* WORK REQUEST:
Copy out each line of the entries below in which the string "down" appears.

* PROVIDED INFORMATION:

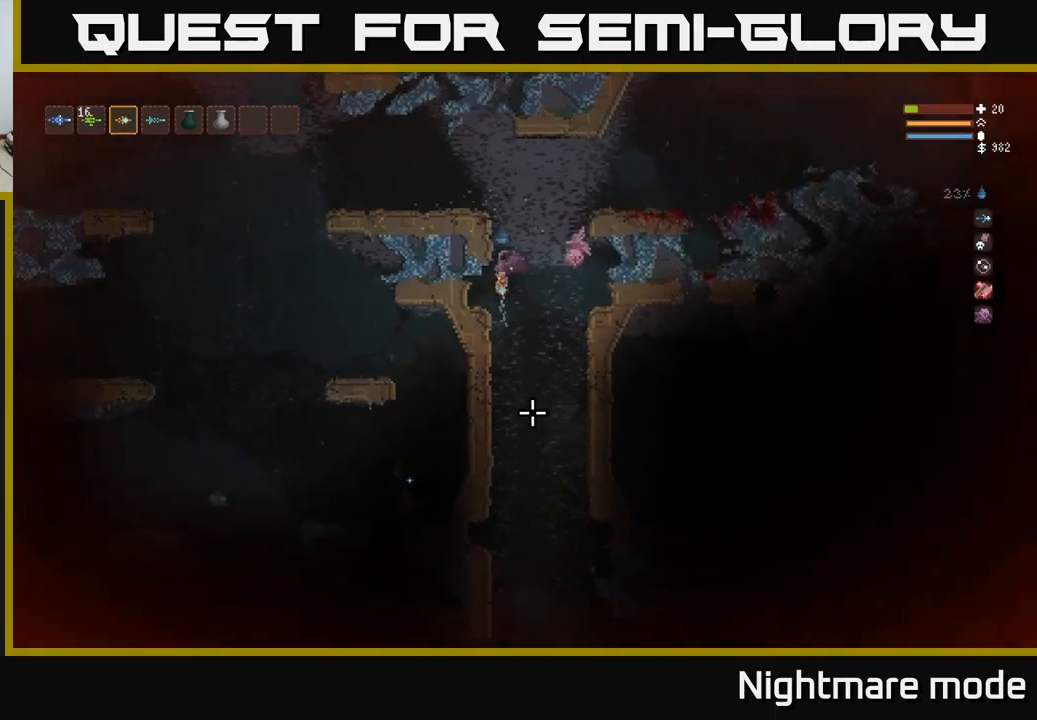
{"buttons": [], "left_stick": "center", "right_stick": "down", "events": [[266, "left_stick", "center"]]}
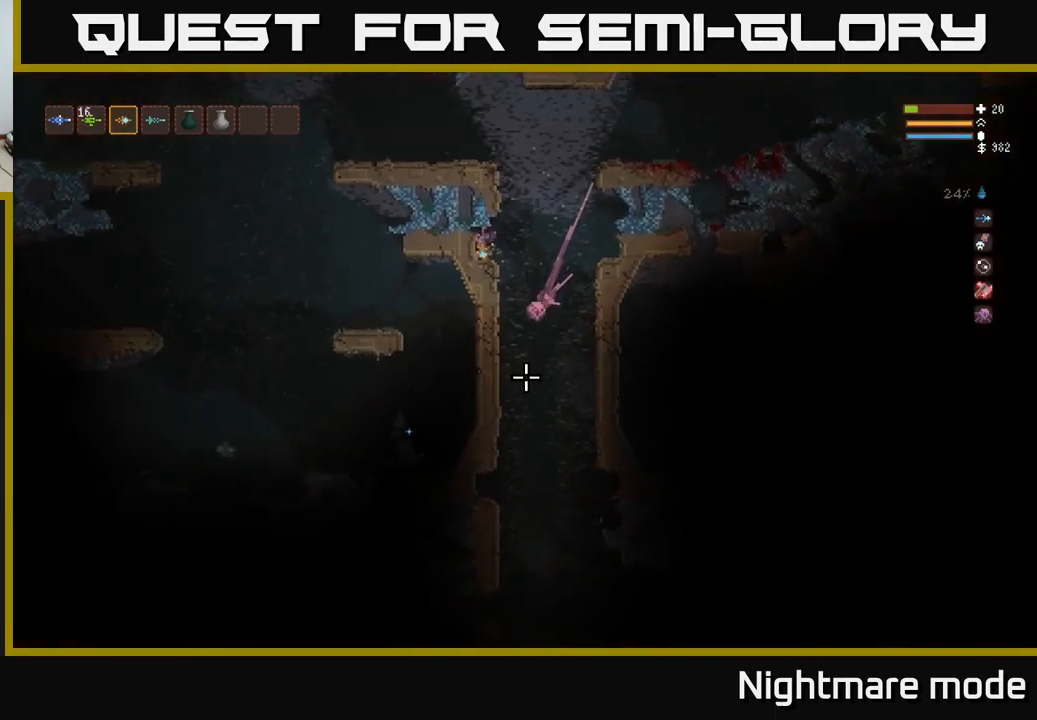
{"buttons": [], "left_stick": "right", "right_stick": "down", "events": [[66, "left_stick", "right"]]}
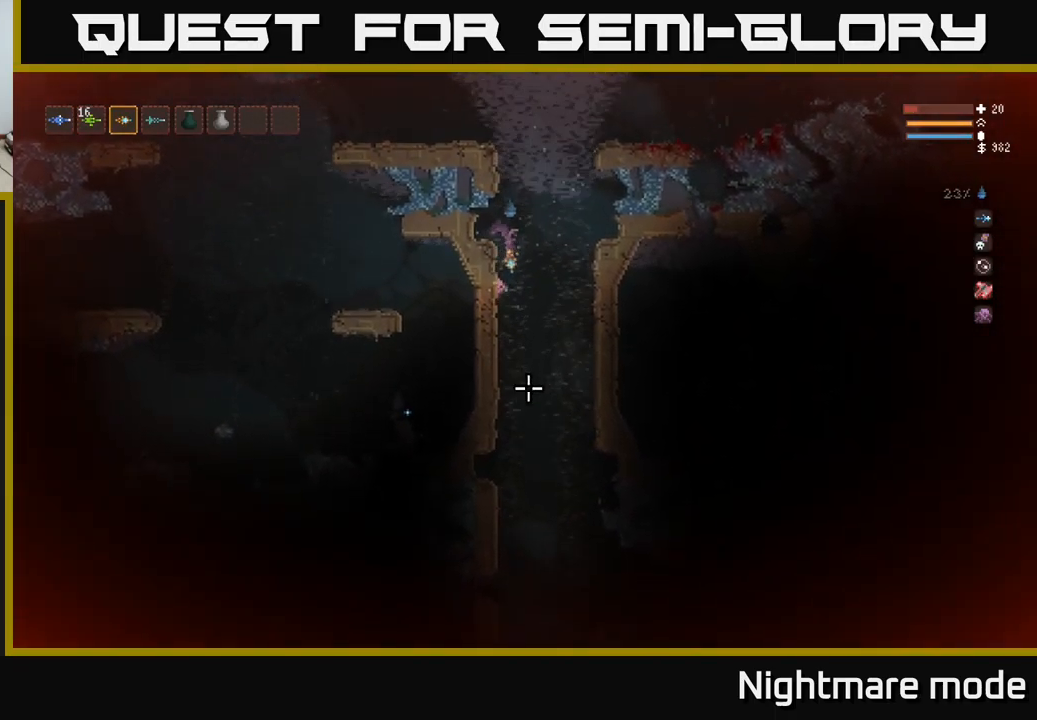
{"buttons": [], "left_stick": "center", "right_stick": "down", "events": [[150, "left_stick", "center"]]}
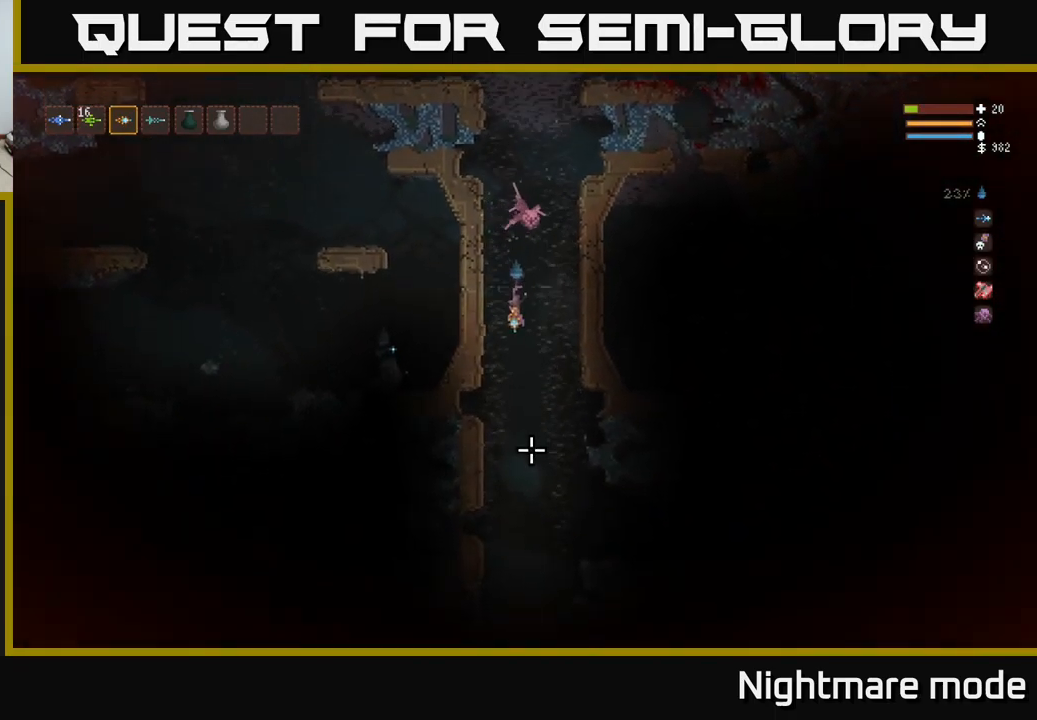
{"buttons": [], "left_stick": "right", "right_stick": "down", "events": [[133, "L2", "down"], [250, "L2", "up"], [416, "left_stick", "right"]]}
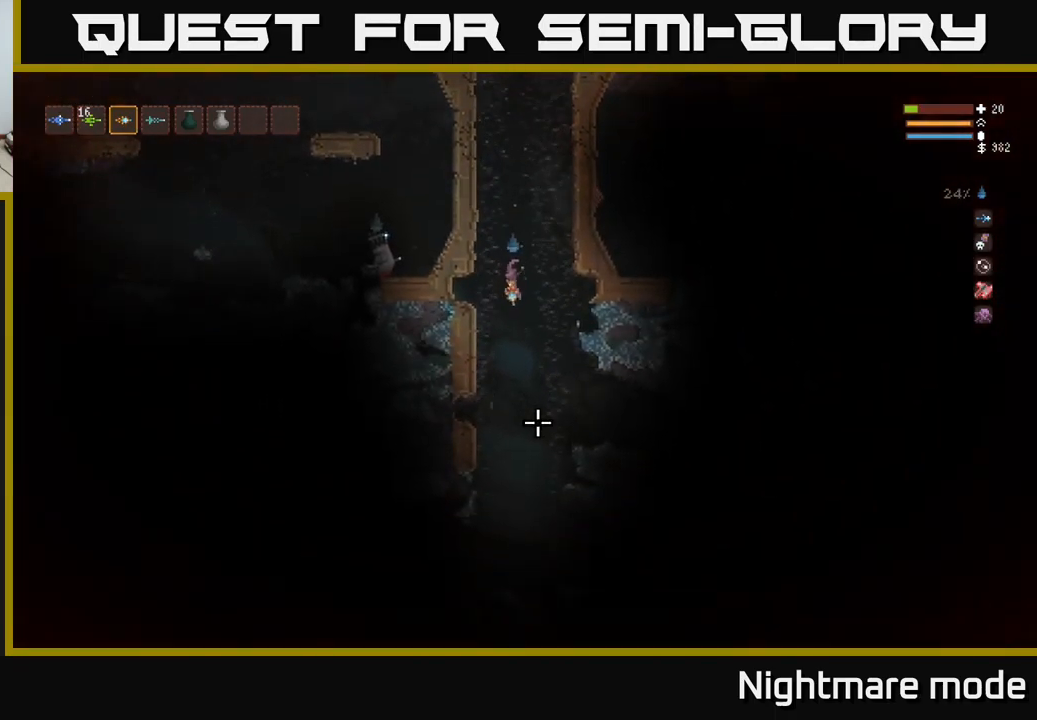
{"buttons": ["L2"], "left_stick": "right", "right_stick": "down", "events": [[416, "L2", "down"]]}
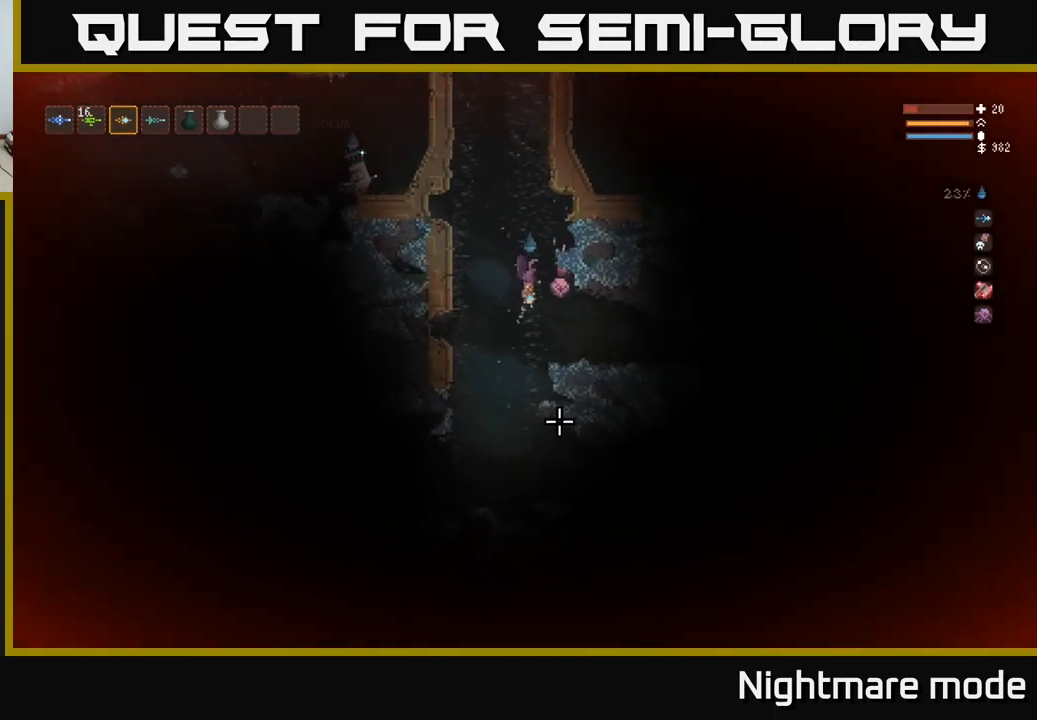
{"buttons": [], "left_stick": "right", "right_stick": "right", "events": [[16, "L2", "up"], [200, "right_stick", "down-right"], [300, "right_stick", "right"]]}
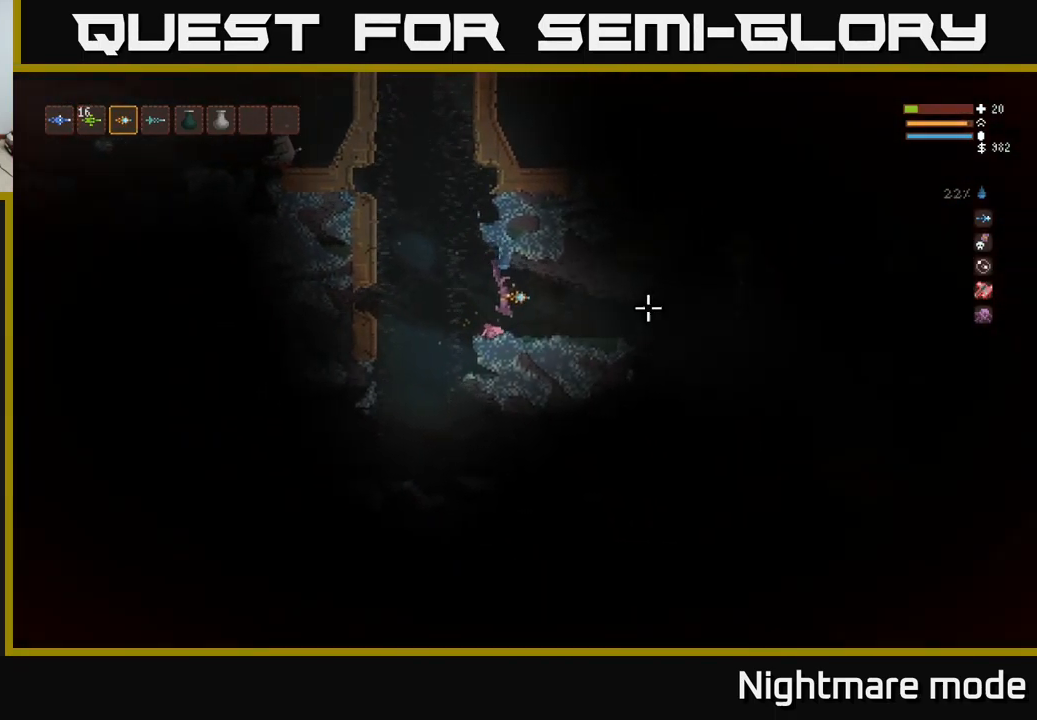
{"buttons": [], "left_stick": "right", "right_stick": "right", "events": []}
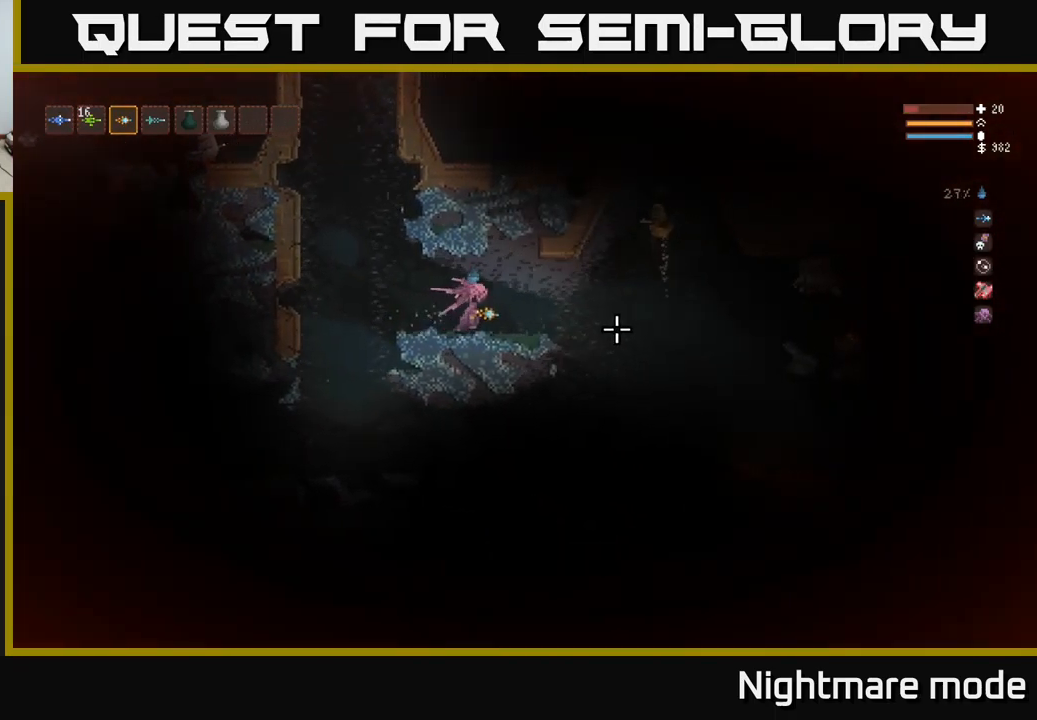
{"buttons": [], "left_stick": "right", "right_stick": "right", "events": [[16, "left_stick", "center"], [400, "left_stick", "right"]]}
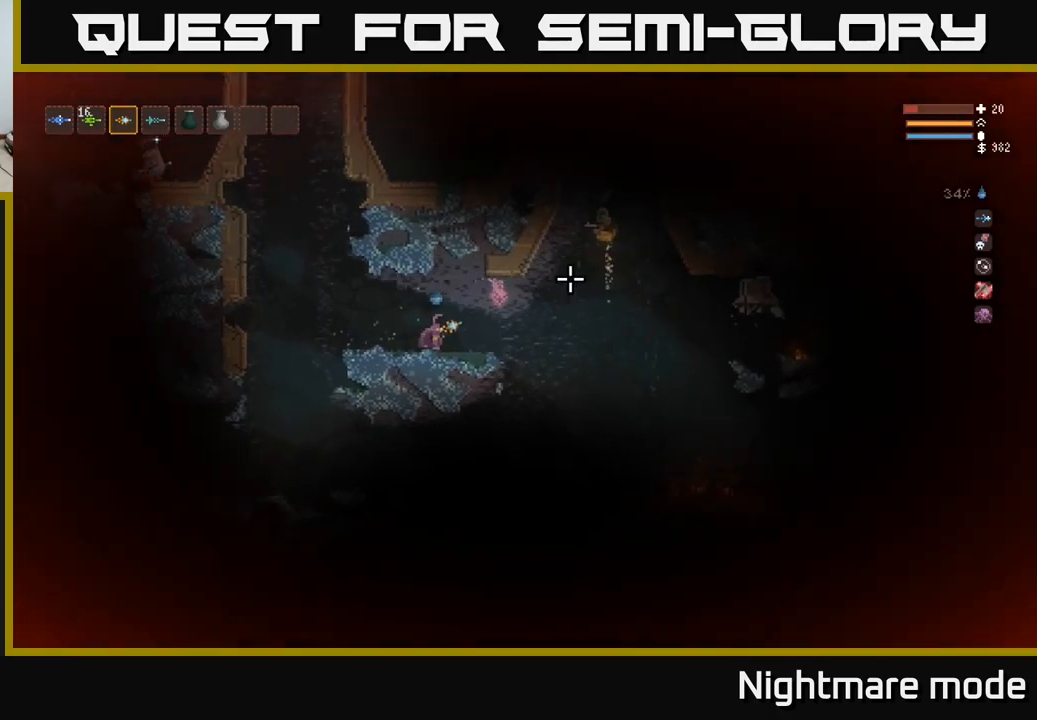
{"buttons": ["L2"], "left_stick": "left", "right_stick": "up-right", "events": [[33, "right_stick", "up-right"], [233, "left_stick", "left"], [317, "R2", "down"], [350, "R2", "up"], [467, "L2", "down"]]}
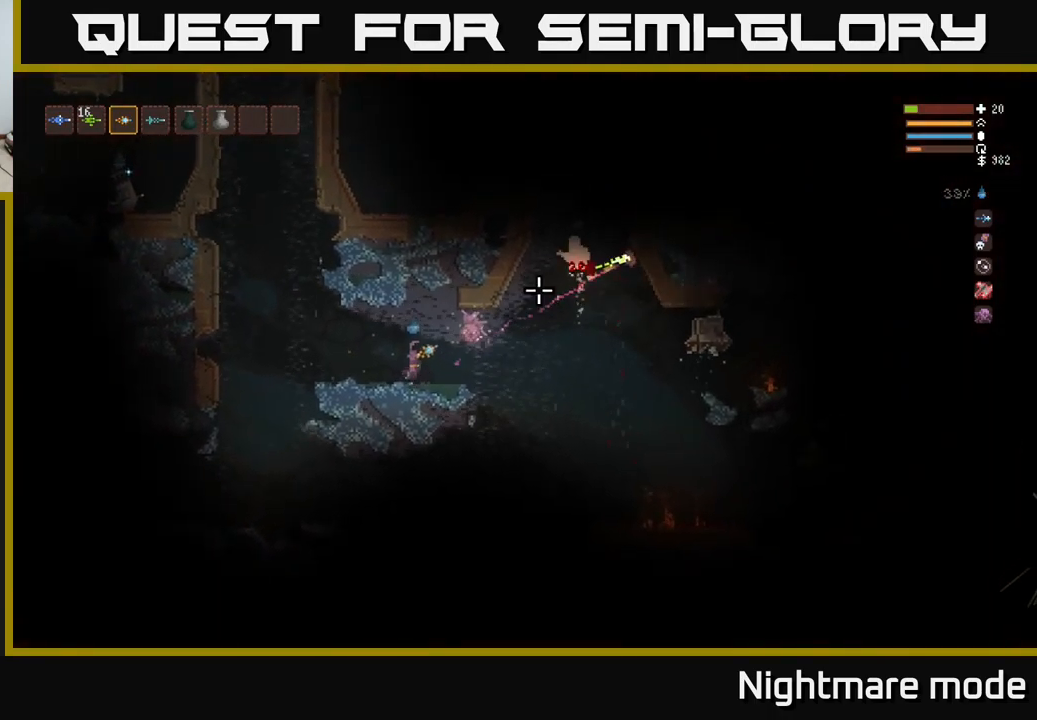
{"buttons": [], "left_stick": "left", "right_stick": "up-right", "events": [[117, "L2", "up"]]}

* PROBLEM SOLUTION:
{"buttons": [], "left_stick": "center", "right_stick": "down", "events": [[266, "left_stick", "center"]]}
{"buttons": [], "left_stick": "right", "right_stick": "down", "events": [[66, "left_stick", "right"]]}
{"buttons": [], "left_stick": "center", "right_stick": "down", "events": [[150, "left_stick", "center"]]}
{"buttons": [], "left_stick": "right", "right_stick": "down", "events": [[133, "L2", "down"], [250, "L2", "up"], [416, "left_stick", "right"]]}
{"buttons": ["L2"], "left_stick": "right", "right_stick": "down", "events": [[416, "L2", "down"]]}
{"buttons": [], "left_stick": "right", "right_stick": "right", "events": [[16, "L2", "up"], [200, "right_stick", "down-right"], [300, "right_stick", "right"]]}
{"buttons": ["L2"], "left_stick": "left", "right_stick": "up-right", "events": [[33, "right_stick", "up-right"], [233, "left_stick", "left"], [317, "R2", "down"], [350, "R2", "up"], [467, "L2", "down"]]}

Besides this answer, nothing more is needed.